Chose promise, chose due : j’écris l’article prévu. J’avais parié avec un ami plus optimiste que moi, au moment de la dissolution, une bière, en fonction du résultat : il est venu chez moi et nous avons trinqué avec une joie non dissimulée.

Il est difficile pour l’heure d’interpréter précisément les résultats. En tout cas, le front républicain a suffisamment fonctionné pour les rendre possibles. Il faut, ici, remercier Gabriel Attal qui a clairement mouillé sa chemise pour convaincre un par un les députés de son groupe arrivés en troisième position, de se désister. Mais le plus significatif est que les électeurs ont suivi. Beaucoup se sont fait violence pour voter pour un candidat qui ne les inspirait pas vraiment. Et c’est là que j’imaginais qu’il y aurait davantage de fuites. Les électeurs de gauche dans leur majorité ont voté deux fois pour Emmanuel Macron au deuxième tour. Ils n’avaient pas forcément envie de réitérer l’exercice. Et les électeurs de droite ont sans doute balancé entre l’abstention, le vote pour l’extrême droite et un candidat de gauche. Mais, au total, il y a eu un rejet net du projet dangereux du Rassemblement national. Et je n’exclus même pas que le RN ait aussi perdu des voix entre les deux tours : les boulettes se sont accumulées, des militaires russes ont affiché leur soutien et plusieurs candidats ont fui les débats.

Cette séquence laissera des traces

A court terme c’est un sursis, mais cette campagne électorale, où les nerfs ont été à vif pendant quatre semaines, laissera des traces profondes dans la société française. Il a fallu une mobilisation maximum pour faire barrage à un basculement, rendu possible par le scrutin majoritaire à deux tours. Cette mobilisation se reproduira-t-elle à l’avenir? On verra.

Il reste, en tout cas, à gouverner et on ne voit pas bien comment des projets d’envergure vont pouvoir voir le jour. Une partie du problème est de l’arithmétique. Il est trop tôt pour faire des comptes exacts. Mais, surtout, je n’imagine pas bien, pour prendre un exemple, Horizon et les écologistes coopérer autour d’un projet partagé.

Il y aura, sans doute, de longues semaines de tractations pour un résultat qui, au jour d’aujourd’hui, est difficile à définir.

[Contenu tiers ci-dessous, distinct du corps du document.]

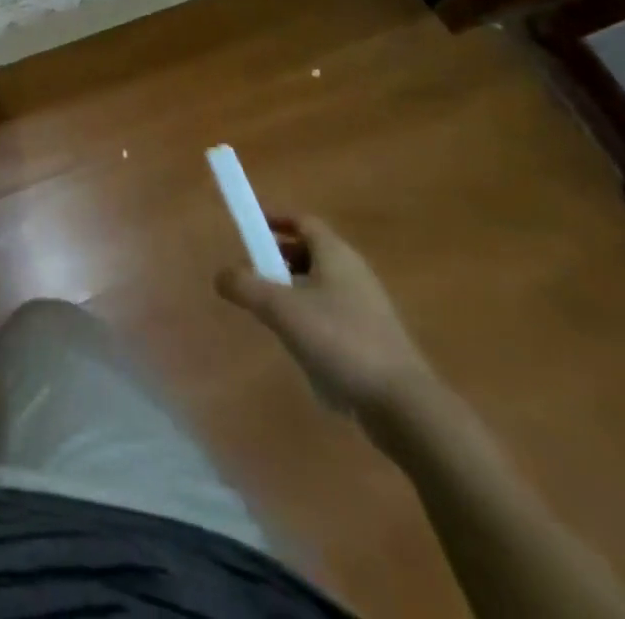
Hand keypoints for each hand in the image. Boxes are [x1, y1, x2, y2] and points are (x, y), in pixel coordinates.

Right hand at [215, 216, 436, 436]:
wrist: (404, 406)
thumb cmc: (340, 341)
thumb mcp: (281, 309)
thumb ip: (245, 286)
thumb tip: (220, 275)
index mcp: (336, 254)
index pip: (302, 221)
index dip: (274, 219)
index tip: (249, 227)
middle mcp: (354, 272)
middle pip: (310, 252)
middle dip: (278, 258)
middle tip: (252, 272)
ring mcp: (368, 307)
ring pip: (321, 285)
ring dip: (293, 291)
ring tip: (270, 313)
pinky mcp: (374, 339)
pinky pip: (334, 315)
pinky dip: (311, 318)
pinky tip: (300, 346)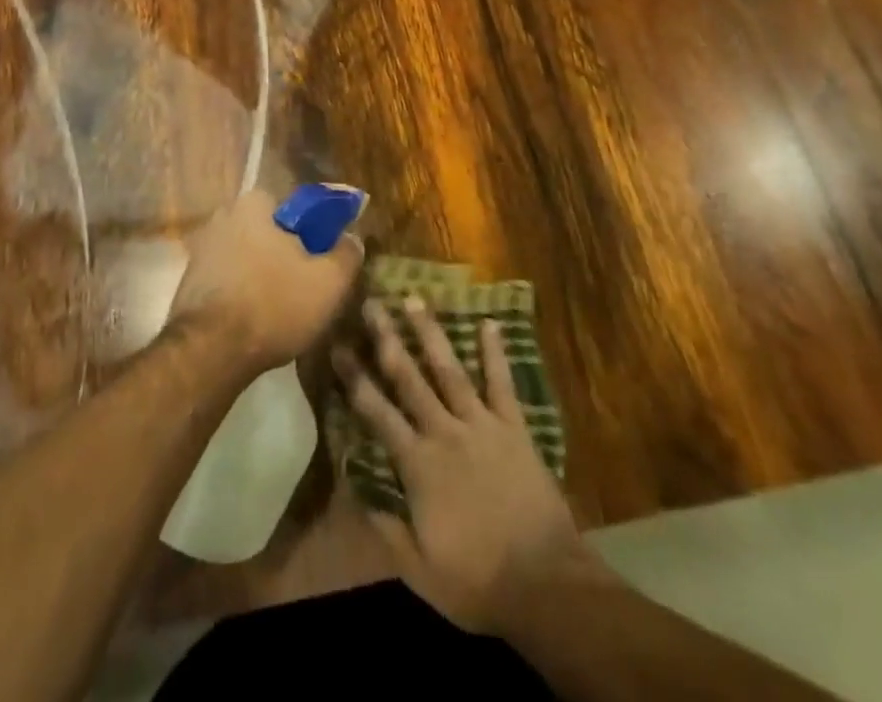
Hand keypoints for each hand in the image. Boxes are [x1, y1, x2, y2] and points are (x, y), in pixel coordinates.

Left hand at [166, 189, 363, 374]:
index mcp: (253, 204)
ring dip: (264, 277)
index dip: (313, 232)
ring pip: (248, 258)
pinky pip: (229, 281)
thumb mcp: (329, 282)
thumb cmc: (274, 305)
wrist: (209, 353)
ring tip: (284, 310)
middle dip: (287, 254)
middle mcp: (222, 217)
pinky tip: (256, 322)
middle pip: (269, 232)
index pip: (293, 207)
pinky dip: (243, 295)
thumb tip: (351, 239)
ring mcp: (201, 250)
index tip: (323, 259)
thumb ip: (347, 254)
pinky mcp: (189, 283)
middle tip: (307, 286)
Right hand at [333, 296, 597, 634]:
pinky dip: (495, 352)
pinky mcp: (514, 428)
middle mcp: (444, 432)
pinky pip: (502, 383)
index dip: (354, 378)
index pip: (376, 412)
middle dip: (386, 339)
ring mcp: (481, 425)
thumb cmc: (477, 581)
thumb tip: (353, 489)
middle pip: (409, 378)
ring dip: (430, 333)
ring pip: (450, 369)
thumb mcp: (419, 570)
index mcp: (418, 464)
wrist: (544, 583)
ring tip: (414, 299)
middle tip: (370, 303)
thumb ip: (386, 526)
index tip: (336, 346)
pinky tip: (489, 322)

Bilan de quatre semaines de tensions et d’incertitude

C’est un autre ami, non chrétien, qui me donne les mots pour mettre en perspective l’enjeu spirituel de ce moment. Il a répondu à une personne protestante, sans doute décidée à voter pour le RN, qui avait réagi à mon article « le fascisme va passer ». Je cite sa réponse : « Je ne suis pas chrétien mais je suis un compagnon de route des chrétiens humanistes. Je me représente la chrétienté comme une force d’apaisement des esprits pour construire un monde commun. Cette assimilation entre immigration et désordre et la confusion entre ordre et autorité ne va pas en ce sens. L’ordre dans les esprits ne peut relever de la contrainte extérieure ».

Une force d’apaisement des esprits pour construire un monde commun : oui, je l’appelle de mes vœux. Le christianisme est minoritaire et, dans une société laïque, il n’a aucun leadership à revendiquer. C’est une situation qui me convient parfaitement. Mais ce qu’il peut apporter c’est justement l’exemple d’un dépassement des tensions, des frustrations, des égoïsmes, qui nous sollicitent au jour le jour. Il ne l’apporte, hélas, pas forcément.

J’ai repensé, ces derniers jours, à ce que j’ai écrit, l’été 2022, sur les Béatitudes, dans ce blog, et au livre qui s’en est suivi. Oui, le Christ nous propose une vie heureuse qui commence par l’esprit de pauvreté, la douceur, la recherche de la justice, la fabrique de la paix. Ces béatitudes sont au pluriel. Elles évoquent tous les groupes qui décident de prendre ces directions au sérieux. Et si nous nous en détournons, collectivement, il n’y a que le malheur qui nous attend.